Security First

ON SEPTEMBER 20, an undergraduate woman was raped in front of Hilles Library. If the assault had occurred a few days later, the one Quad security guard hired to begin his patrols that week might have detected and prevented the attack. Delay and reluctance to put money into security had led to disaster.

Last week, President Bok told the Radcliffe Union of Students that he would not take immediate action to improve campus security, but would instead refer student suggestions to a standing committee--a panel which is only now being formed. Bok's explanation for hesitating: he does not want to "rush into" changes that could cost the University money.

When it comes to security, the gradualist, take-things-slowly theory of academics simply does not apply. Student safety should be a top priority administratively and financially, and speed in improving security might prevent future incidents.

A similarly too-late consideration of improved safety measures occurred last spring when the Business School hired an additional 24-hour security guard to patrol its campus, following the rape of two Business school students.

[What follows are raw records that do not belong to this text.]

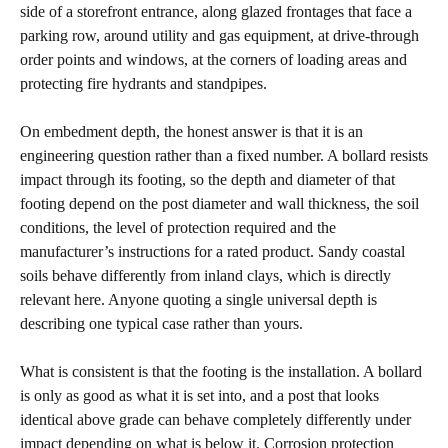
side of a storefront entrance, along glazed frontages that face a
parking row, around utility and gas equipment, at drive-through
order points and windows, at the corners of loading areas and
protecting fire hydrants and standpipes.
On embedment depth, the honest answer is that it is an
engineering question rather than a fixed number. A bollard resists
impact through its footing, so the depth and diameter of that
footing depend on the post diameter and wall thickness, the soil
conditions, the level of protection required and the
manufacturer’s instructions for a rated product. Sandy coastal
soils behave differently from inland clays, which is directly
relevant here. Anyone quoting a single universal depth is
describing one typical case rather than yours.
What is consistent is that the footing is the installation. A bollard
is only as good as what it is set into, and a post that looks
identical above grade can behave completely differently under
impact depending on what is below it. Corrosion protection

At the river, each House already has its own watchman. The University should not wait for yet another tragic incident before it decides to form yet another committee to debate whether the Quad needs more than one guard.

The University should also start negotiations with the city to install more lights and emergency alarm boxes on the route to the Quad. A University check paid to the order of the city of Cambridge might speed the process. In the meantime, the University police should come up with the safest combination of walking and driving escort service; then expand it to make sure no student need walk home alone.


Students themselves must be aware of the dangers of solo travel at night and take sensible precautions. But even for the most careful undergraduate, sometimes a safety risk is inevitable. The University should do all it can to protect students on these occasions.